The black book is one of the most expensive Nigerian films ever made, with a budget of $1 million, raised in part by Nigeria’s tech elite, including fintech unicorn Flutterwave’s co-founder Gbenga Abgoola and Odun Eweniyi Piggyvest. The film’s success – it occupied the most-watched spot on the platform in South Korea and has been the number two film in several countries in South America for over a week – makes it one of Nigeria’s rare breakthroughs on streaming platforms, and perhaps a validation of it Netflix’s decision to invest in “Nollywood,” as the local industry is known.
“Thanks to The black book“Nollywood filmmakers can now say, ‘Bet on us, back us with the right funding, and we’ll give you films that can compete globally on your streamer,'” says Daniel Okechukwu, a Nigerian film writer.
Effiong began his dramatic career writing and directing church plays, which led him to production design. While working on a play about the crucifixion of Jesus at the age of 12, he became obsessed with building the right cross, spent time designing realistic Roman Empire uniforms, and even developed a prop that squirted fake blood when soldiers in the play were “stabbed” with a spear.
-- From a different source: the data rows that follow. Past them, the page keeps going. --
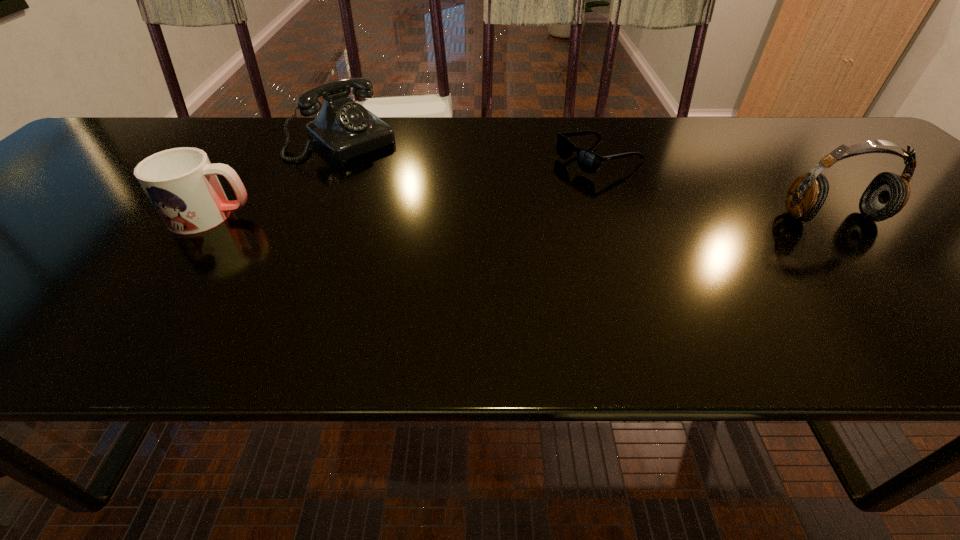
Where is `free space on the desktop that is between the mug and the headset and is positioned on the front-facing side of the sunglasses`? free space on the desktop that is between the mug and the headset and is positioned on the front-facing side of the sunglasses is located at coordinates (464, 216).

Where is `vacant spot on the desktop that is between the mug and the headset and is positioned on the dial of the telephone`? The width and height of the screenshot is (960, 540). vacant spot on the desktop that is between the mug and the headset and is positioned on the dial of the telephone is located at coordinates (436, 216).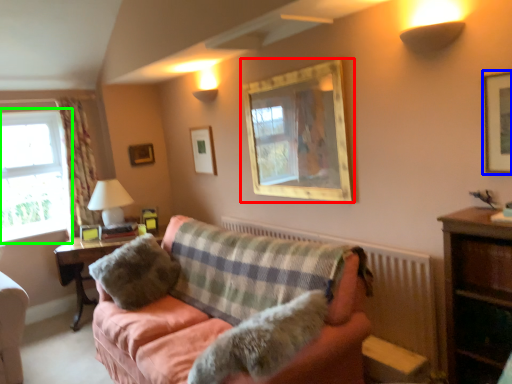
Question: Estimate the real-world distances between objects in this image. Which object is farther from picture frame (highlighted by a red box), picture frame (highlighted by a blue box) or window (highlighted by a green box)?

Choices:
 (A) picture frame
 (B) window

Answer: (B)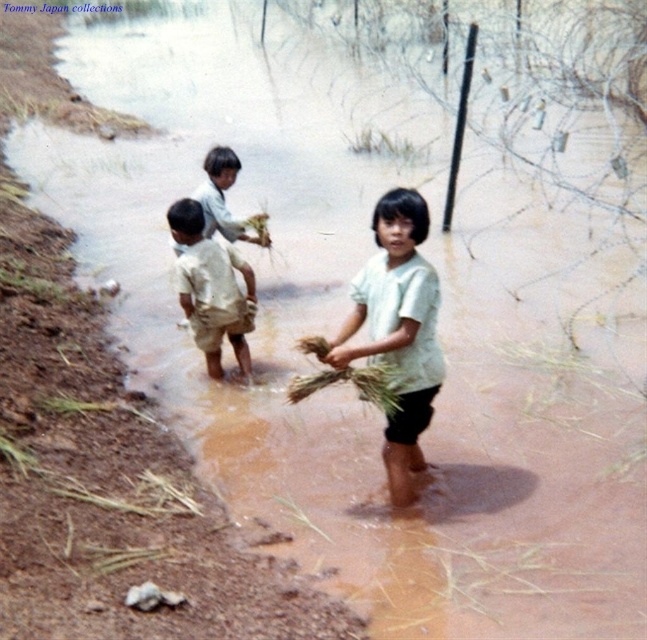
You are a photographer trying to capture the light beige cotton shirt at center in the frame. Based on its position, where should you aim your camera?

The light beige cotton shirt at center is located at coordinates approximately 0.519 on the x axis and 0.617 on the y axis, so aim your camera at that point to capture it.

You are a tailor observing the clothing items in the image. Which item, the light beige cotton shirt at center or the light beige shorts at center, has a greater width measurement?

The light beige cotton shirt at center has a greater width measurement than the light beige shorts at center, as stated in the description that the shirt surpasses the shorts in width.

In the rural scene with three children in shallow water, you notice two items labeled as the light beige cotton shirt at center and the light beige shorts at center. Which of these two items appears taller when viewed from the observer perspective?

The light beige cotton shirt at center appears taller than the light beige shorts at center.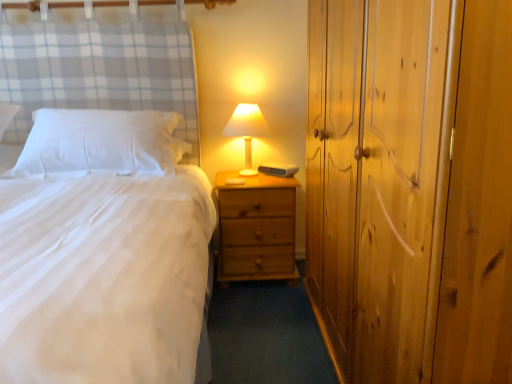
Question: Is white matte bed at center wider or thinner than wooden dresser at right?

Choices:
 (A) wide
 (B) thin

Answer: (A)

Question: Is white matte bed at center inside the boundaries of wooden dresser at right, or outside?

Choices:
 (A) outside
 (B) inside

Answer: (A)

Question: Estimate the real-world distances between objects in this image. Which object is closer to the white soft pillow at left?

Choices:
 (A) matte white lampshade at center
 (B) wooden dresser at right
 (C) natural wood nightstand at center
 (D) white matte bed at center

Answer: (D)

Question: Estimate the real-world distances between objects in this image. Which object is closer to the white matte bed at center?

Choices:
 (A) matte white lampshade at center
 (B) natural wood nightstand at center
 (C) wooden dresser at right
 (D) white soft pillow at left

Answer: (D)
That’s the kind of ingenuity it takes to succeed in Nollywood, which has always been a low-budget venture. Although his stories were often overly theatrical and moralistic, they always had the ability to entertain. Filmmakers predominantly work with small budgets, between $25,000 and $70,000, with production typically completed within a few months. They initially released their work on cassette tapes, but although the rise of cinemas and streaming networks has improved production quality for filmmakers, the industry remains severely underfunded.
When Netflix officially entered the Nigerian film industry in 2020, many in the industry thought it would bring more money into productions. The streaming giant had previously licensed existing Nigerian films and made them available to its more than 200 million subscribers worldwide. When Nollywood began investing in its own original content, it hoped it would spark a creative and financial boost and give filmmakers the opportunity to explore new avenues. But Netflix’s early titles were broadly similar to those that came before them, in similar genres, albeit with slightly higher production values. And the money wasn’t that great either. Reports have shown that Nigerian filmmakers are paid much less than their counterparts in countries with significantly smaller markets. The average licensing fee for Nigerian films on Netflix is reported to be between $10,000 and $90,000 Techcabalsignificantly less than in other parts of the world.